C'est un revirement important. La Haute Autorité de santé (HAS) ouvre la porte au dépistage du cancer du poumon. Dans un nouvel avis, elle encourage la mise en place d’expérimentations en vie réelle, et notamment d’un programme pilote de dépistage organisé du cancer du poumon, sous la responsabilité de l'Institut national du cancer (INCa). Ce programme visera à documenter les prérequis à la mise en place d’un programme national de dépistage organisé.
Cette nouvelle position tranche avec l'évaluation précédente de 2016. La Haute Autorité estimait alors que les conditions n'étaient « pas réunies » pour proposer un dépistage systématique aux fumeurs et anciens fumeurs.
Le débat est vif en France, où le cancer du poumon occasionne plus de 33 000 décès chaque année. À la suite des résultats positifs de l'étude américaine NLST et de son équivalente belgo-néerlandaise Nelson, plusieurs expérimentations locales ont été entreprises : en Corse par le Centre régional de coordination des dépistages des cancers, en Île-de-France par le centre hospitalier Saint-Joseph (étude Detector) et le centre hospitalier intercommunal de Créteil (étude Lumascan), et dans la Somme par le centre hospitalier d'Abbeville. La Fédération nationale des médecins radiologues (FNMR), le Syndicat des médecins pneumologues et le Syndicat national des radiothérapeutes oncologues ont annoncé en novembre être en discussion avec des mutuelles pour lancer leur propre expérimentation.
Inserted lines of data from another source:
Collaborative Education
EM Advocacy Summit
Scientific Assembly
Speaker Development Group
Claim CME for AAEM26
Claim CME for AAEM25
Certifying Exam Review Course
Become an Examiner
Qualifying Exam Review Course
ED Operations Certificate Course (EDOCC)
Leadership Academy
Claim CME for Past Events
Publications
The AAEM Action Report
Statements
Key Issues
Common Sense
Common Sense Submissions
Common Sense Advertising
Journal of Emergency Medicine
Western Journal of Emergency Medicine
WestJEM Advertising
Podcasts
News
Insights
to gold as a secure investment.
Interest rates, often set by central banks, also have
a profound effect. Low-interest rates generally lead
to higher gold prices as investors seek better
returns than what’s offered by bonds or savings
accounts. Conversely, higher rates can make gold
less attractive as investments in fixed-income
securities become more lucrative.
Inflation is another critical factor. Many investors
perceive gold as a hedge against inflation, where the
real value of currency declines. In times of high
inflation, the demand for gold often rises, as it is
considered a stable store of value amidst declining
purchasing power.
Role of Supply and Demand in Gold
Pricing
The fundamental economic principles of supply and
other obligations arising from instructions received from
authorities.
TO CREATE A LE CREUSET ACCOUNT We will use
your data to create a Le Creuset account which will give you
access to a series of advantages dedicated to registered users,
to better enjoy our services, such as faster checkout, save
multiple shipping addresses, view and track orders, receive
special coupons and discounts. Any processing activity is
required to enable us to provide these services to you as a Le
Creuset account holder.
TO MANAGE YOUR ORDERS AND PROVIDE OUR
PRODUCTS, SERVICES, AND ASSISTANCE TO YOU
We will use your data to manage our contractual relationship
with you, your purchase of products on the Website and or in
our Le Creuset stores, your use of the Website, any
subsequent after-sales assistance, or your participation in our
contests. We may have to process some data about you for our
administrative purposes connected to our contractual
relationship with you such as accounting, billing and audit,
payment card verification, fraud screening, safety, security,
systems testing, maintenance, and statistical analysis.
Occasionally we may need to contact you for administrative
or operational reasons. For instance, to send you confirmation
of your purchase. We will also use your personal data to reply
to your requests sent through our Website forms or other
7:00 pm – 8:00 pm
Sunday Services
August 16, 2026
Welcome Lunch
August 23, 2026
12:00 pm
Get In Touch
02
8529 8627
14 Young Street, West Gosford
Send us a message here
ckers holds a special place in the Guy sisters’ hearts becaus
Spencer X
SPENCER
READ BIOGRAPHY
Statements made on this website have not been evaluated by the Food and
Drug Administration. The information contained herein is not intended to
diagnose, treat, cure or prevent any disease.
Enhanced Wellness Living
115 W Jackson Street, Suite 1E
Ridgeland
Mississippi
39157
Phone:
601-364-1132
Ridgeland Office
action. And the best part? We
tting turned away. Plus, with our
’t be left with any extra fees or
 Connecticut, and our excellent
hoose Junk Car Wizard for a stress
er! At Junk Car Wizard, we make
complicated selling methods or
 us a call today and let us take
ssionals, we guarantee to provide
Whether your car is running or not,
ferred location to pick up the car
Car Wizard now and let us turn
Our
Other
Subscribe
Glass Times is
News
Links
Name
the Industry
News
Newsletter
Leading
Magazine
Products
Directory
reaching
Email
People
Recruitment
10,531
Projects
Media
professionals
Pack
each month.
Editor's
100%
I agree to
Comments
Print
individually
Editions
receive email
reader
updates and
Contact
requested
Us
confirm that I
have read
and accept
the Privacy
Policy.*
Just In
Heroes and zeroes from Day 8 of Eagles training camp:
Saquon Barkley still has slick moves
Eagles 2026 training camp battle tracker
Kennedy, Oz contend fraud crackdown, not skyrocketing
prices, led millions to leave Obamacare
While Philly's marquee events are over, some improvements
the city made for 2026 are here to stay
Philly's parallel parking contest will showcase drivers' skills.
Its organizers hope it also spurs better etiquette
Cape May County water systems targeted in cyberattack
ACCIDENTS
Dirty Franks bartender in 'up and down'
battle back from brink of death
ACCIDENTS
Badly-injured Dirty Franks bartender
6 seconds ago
Jusqu'à présent, la HAS s'appuyait sur une méta-analyse réalisée à sa demande, montrant que les études ne mettaient pas toutes en évidence une diminution significative de la mortalité par cancer du poumon à dix ans et aucune une diminution significative de la mortalité toutes causes. Dans un avis publié en mars 2021, l'Académie nationale de médecine avait jugé qu'il était encore prématuré de recommander l'utilisation du scanner thoracique faible dose dans le cadre d'un dépistage organisé du cancer du poumon. L'Académie s'était d'ailleurs fait critiquer par plusieurs radiologues dans nos colonnes à la suite de cette prise de position.
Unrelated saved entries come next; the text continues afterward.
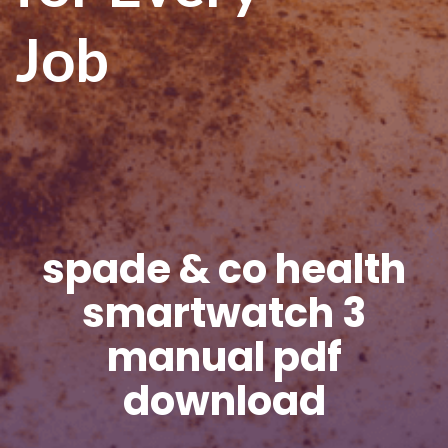
Job
spade & co health
smartwatch 3
manual pdf
download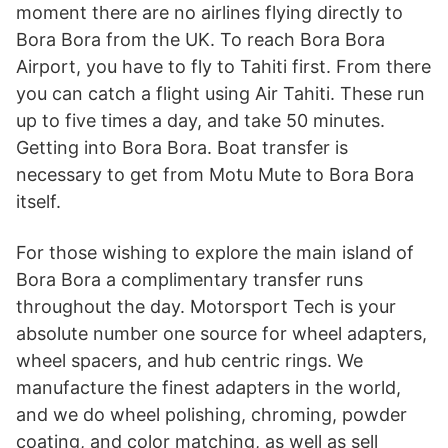
moment there are no airlines flying directly to
Bora Bora from the UK. To reach Bora Bora
Airport, you have to fly to Tahiti first. From there
you can catch a flight using Air Tahiti. These run
up to five times a day, and take 50 minutes.
Getting into Bora Bora. Boat transfer is
necessary to get from Motu Mute to Bora Bora
itself.
For those wishing to explore the main island of
Bora Bora a complimentary transfer runs
throughout the day. Motorsport Tech is your
absolute number one source for wheel adapters,
wheel spacers, and hub centric rings. We
manufacture the finest adapters in the world,
and we do wheel polishing, chroming, powder
coating, and color matching, as well as sell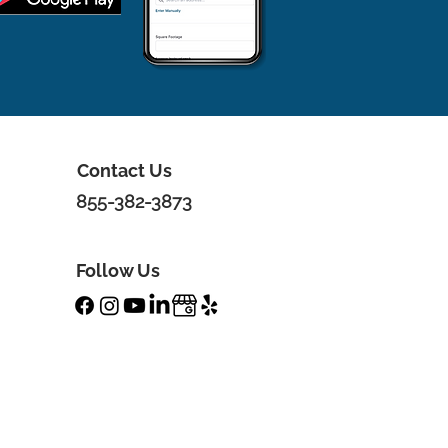
Contact Us
855-382-3873
Follow Us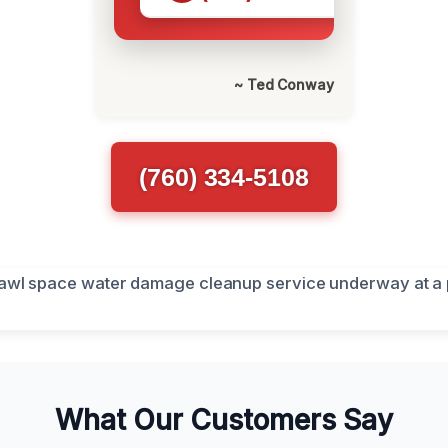
~ Ted Conway
(760) 334-5108
What Our Customers Say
Scanner thoracique à faible dose
La HAS a révisé son avis de 2016 à la suite d'une nouvelle revue de la littérature. « Les auteurs ont rapporté que le dépistage du cancer broncho-pulmonaire par tomodensitométrie à faible dose chez les personnes ayant un risque augmenté de ce cancer réduit la mortalité spécifique de celui-ci, explique la HAS. Ainsi, avec la mise en place d’un dépistage systématique chez les populations fortement exposées au tabac, on pourrait observer une diminution significative de la mortalité spécifique de ce cancer, de l’ordre de 5 vies sauvées pour 1 000 personnes dépistées. » Aucun impact n’a toutefois pu être démontré sur la mortalité globale.
Cette diminution de la mortalité par cancer était liée à la détection de davantage de cancers avant l'arrivée au stade IV, dont la survie à 5 ans n’est que de 4 %. Entre 0,1 % à 1,5 % des personnes incluses dans les différents essais ont reçu un bilan diagnostique invasif en raison d’un résultat faux positif lors du dépistage, avec des taux faibles de complications mineures à graves (0,1 % à 1,3 %).
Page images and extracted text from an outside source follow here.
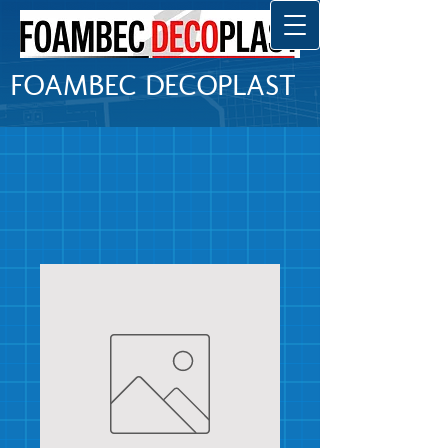
FOAMBEC DECOPLAST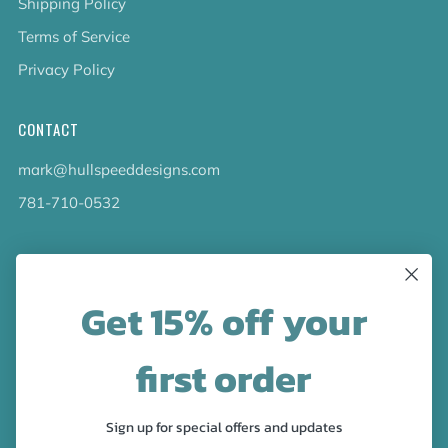
Shipping Policy
Terms of Service
Privacy Policy
CONTACT
mark@hullspeeddesigns.com
781-710-0532
LATEST NEWS
Get 15% off your
Check out the new line up of designs in our Barware
collection!
first order
FOLLOW US
Sign up for special offers and updates
Facebook
Pinterest
Instagram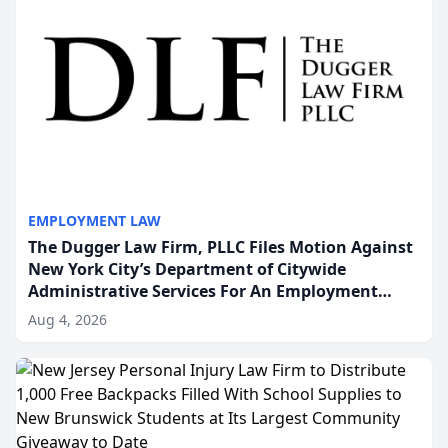
EMPLOYMENT LAW
The Dugger Law Firm, PLLC Files Motion Against
New York City’s Department of Citywide
Administrative Services For An Employment
Disability-Accommodation Case
Aug 4, 2026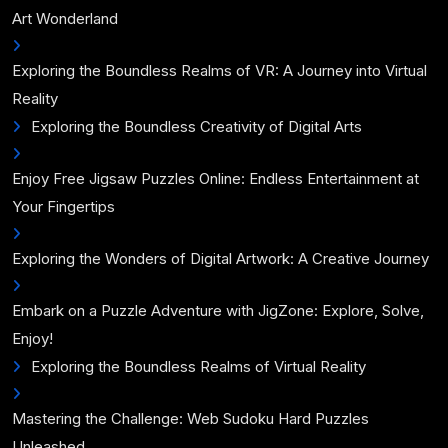
Art Wonderland
Exploring the Boundless Realms of VR: A Journey into Virtual
Reality
Exploring the Boundless Creativity of Digital Arts
Enjoy Free Jigsaw Puzzles Online: Endless Entertainment at
Your Fingertips
Exploring the Wonders of Digital Artwork: A Creative Journey
Embark on a Puzzle Adventure with JigZone: Explore, Solve,
Enjoy!
Exploring the Boundless Realms of Virtual Reality
Mastering the Challenge: Web Sudoku Hard Puzzles
Unleashed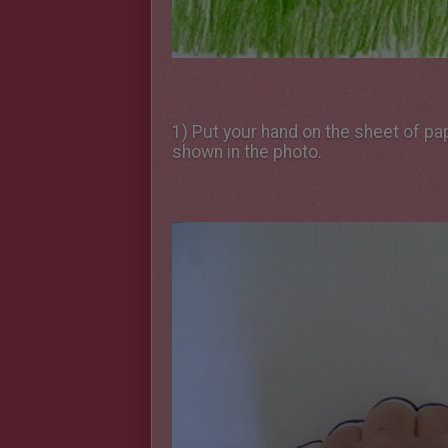
1) Put your hand on the sheet of pa
shown in the photo.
Des questions par dizaines
La HAS recommande de considérer un certain nombre de questions avant de lancer le programme pilote : population cible, quantification du tabagisme chez les fumeurs et les ex-fumeurs, voire les fumeurs passifs, articulation du dépistage et du sevrage tabagique, définition des nodules pulmonaires, etc.
Ensuite, le programme pilote devra répondre à plusieurs questions de santé publique : une prise en charge thérapeutique précoce et efficace permettra-t-elle d'améliorer la qualité de vie ? La charge financière de la maladie va-t-elle diminuer et quel rapport coût efficacité du dépistage ? Quel est le risque associé à la répétition des examens ? Sans oublier les aspects éthiques et sociétaux, liés aux disparités territoriales.